Download or read book Teaching for Democracy in an Age of Economic Disparity written by Cory Wright-Maley and published by Routledge. This book was released on 2016-07-01 with total page 271 pages. Available in PDF, EPUB and Kindle. Book excerpt: Teaching for Democracy in an Age of Economic Disparity addresses the intersections between democratic education and economic inequality in American society. Drawing upon well-established theoretical constructs in the literature on democratic citizenship as well as recent events, this volume outlines the ways in which students can not only be educated about democracy, but become actively engaged in the social issues of their time.
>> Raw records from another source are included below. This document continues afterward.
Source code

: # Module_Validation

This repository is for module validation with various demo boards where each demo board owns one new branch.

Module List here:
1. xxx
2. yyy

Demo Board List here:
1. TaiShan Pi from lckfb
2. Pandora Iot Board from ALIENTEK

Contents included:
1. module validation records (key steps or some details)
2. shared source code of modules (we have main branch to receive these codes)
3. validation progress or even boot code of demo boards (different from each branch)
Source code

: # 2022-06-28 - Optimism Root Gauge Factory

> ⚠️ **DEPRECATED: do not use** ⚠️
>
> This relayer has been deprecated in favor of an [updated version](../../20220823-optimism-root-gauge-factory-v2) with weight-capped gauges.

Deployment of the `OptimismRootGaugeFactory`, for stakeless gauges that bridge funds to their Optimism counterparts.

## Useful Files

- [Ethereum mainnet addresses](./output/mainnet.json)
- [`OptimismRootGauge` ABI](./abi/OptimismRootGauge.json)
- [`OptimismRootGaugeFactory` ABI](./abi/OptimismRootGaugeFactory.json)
The collection begins with an examination of how the confluence of capitalism and education have problematized the current model of democratic education, before transitioning into discussions of how teachers can confront economic disparity both economically and civically in the classroom. The authors then introduce a variety of ways in which teachers can engage and empower students’ civic action at all grade levels. As a final component, the volume explores new avenues for civic action, including the use of social media for democratic engagement in schools and opportunities for critical reflection and cross-cultural dialogue. This book is a valuable resource for both scholars interested in the research on democratic education and practicing teachers wishing to turn their students into critical, active citizens.